Его глаза сузились. Я знал, что он делает, откуда-то знал, не смотря на то, что ни в одной книге или записи этого никогда не упоминалось. Он заглядывал в мою душу. Слова могут лгать, а знания - нет. И я знал, что он там видит. Мою историю, причину того, что я так долго и отчаянно искал Свечу.
Почти половина моей жизни назад. Все началось со лжи. "Каменщик" и его сыновья. Земли моей семьи слишком долго мозолили глаза владельцу карьера. Даже не только земли, сколько то, что сокрыто в их недрах. Именно их ложь и стала причиной заточения отца и последующей его смерти, когда подкупленные громилы просто убили его. Смерть матери от горя утраты, и новый удар, когда купленные чиновники подтвердили, что наши земли "захвачены незаконно". Что, впрочем, не помешало "захваченным землям" довольно скоро перейти во владения "Каменщика". Тогда я лишился всего: семьи, владений и доброго имени. Я не смог ничего доказать.
- У меня не осталось ничего...
- Не осталось ничего. - Подтвердил Инквизитор, и протянув за границу круга руку, внезапно прижал ладонь к моей груди напротив сердца. - Твоя правда.
Пламя перекинулось с его руки, подобно воде расплескавшись по моей одежде, коже, волосам, казалось, даже внутренности вспыхнули, но тем не менее это пламя не несло боли, оно горело, но не сжигало.
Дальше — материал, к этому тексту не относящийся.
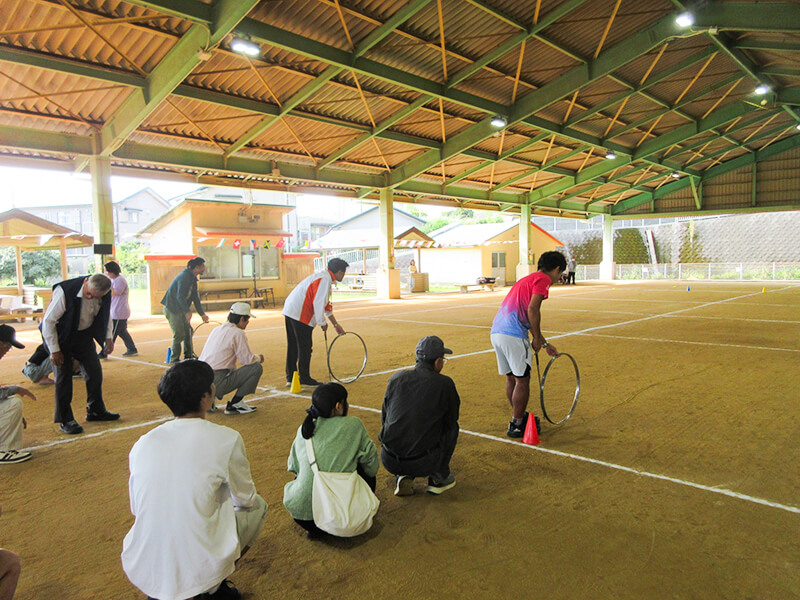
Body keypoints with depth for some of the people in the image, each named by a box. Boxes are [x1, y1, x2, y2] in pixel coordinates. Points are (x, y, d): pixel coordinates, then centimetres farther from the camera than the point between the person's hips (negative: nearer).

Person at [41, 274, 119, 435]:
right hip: (61, 336, -5)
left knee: (95, 371, 5)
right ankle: (65, 421, 6)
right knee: (63, 377, -5)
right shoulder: (64, 292, -32)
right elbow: (48, 321, -22)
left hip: (84, 336, 5)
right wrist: (54, 350, -18)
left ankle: (95, 411, 23)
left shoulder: (105, 295, -16)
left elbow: (106, 314, 7)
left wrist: (108, 338, 1)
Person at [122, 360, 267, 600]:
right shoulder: (226, 439, -13)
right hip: (200, 572, -5)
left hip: (141, 572, 5)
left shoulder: (141, 444, 0)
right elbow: (245, 500, 2)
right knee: (257, 506, 18)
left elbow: (137, 509, 13)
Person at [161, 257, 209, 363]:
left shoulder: (193, 278, 11)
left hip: (181, 309, 10)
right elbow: (180, 296, -28)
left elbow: (195, 298, 16)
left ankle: (189, 355, 24)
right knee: (179, 334, -8)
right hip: (172, 309, -10)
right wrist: (187, 311, -34)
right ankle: (174, 359, 5)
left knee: (188, 330, 14)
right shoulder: (184, 276, -19)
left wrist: (202, 314, 15)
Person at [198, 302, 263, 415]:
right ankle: (234, 404, -1)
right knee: (257, 367, -3)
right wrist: (258, 357, 12)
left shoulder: (216, 329, 18)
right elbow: (247, 359, -10)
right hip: (217, 384, -9)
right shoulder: (237, 333, -8)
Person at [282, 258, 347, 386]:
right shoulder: (325, 279, -12)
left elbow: (326, 305, 27)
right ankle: (304, 378, 8)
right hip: (300, 314, -11)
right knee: (305, 347, -1)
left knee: (293, 346, 15)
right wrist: (322, 323, -9)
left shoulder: (324, 277, 21)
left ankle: (290, 377, 23)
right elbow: (318, 303, -19)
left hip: (290, 311, 11)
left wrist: (335, 325, 30)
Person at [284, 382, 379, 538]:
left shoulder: (303, 429, 8)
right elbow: (370, 461, 4)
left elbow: (293, 467, 16)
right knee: (367, 474, 22)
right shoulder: (353, 425, -3)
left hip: (299, 510, 3)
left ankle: (315, 526, 13)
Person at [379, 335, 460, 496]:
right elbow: (452, 418, 12)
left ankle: (402, 477, 15)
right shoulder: (444, 383, -5)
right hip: (424, 464, -3)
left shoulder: (396, 379, 5)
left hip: (389, 461, 3)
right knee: (451, 426, 20)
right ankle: (439, 478, 23)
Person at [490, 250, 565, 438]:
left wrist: (545, 344, 36)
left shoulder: (528, 279, 27)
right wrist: (537, 338, -4)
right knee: (522, 380, 2)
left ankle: (520, 417, 34)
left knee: (511, 378, 20)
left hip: (496, 332, 9)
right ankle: (516, 426, 10)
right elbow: (532, 310, -16)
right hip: (513, 335, -9)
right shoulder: (543, 279, -2)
- Ты будешь гореть, но не сгорать. Твоя плата за правду - еще одна душа в копилку моего искупления. Твоя награда - месть тем, кто солгал. Их плата - огонь.
Пламя вспыхнуло ярче - ослепив, заставив закрыть глаза. Сумев проморгаться, я понял, что сижу на полу подвала. Рядом лежит чудом не погасший фонарь. Свечи не было ни в руках, ни рядом, Инквизитора тоже не было, не было и огня. Лишь на груди саднил ожог, похожий на отпечаток ладони.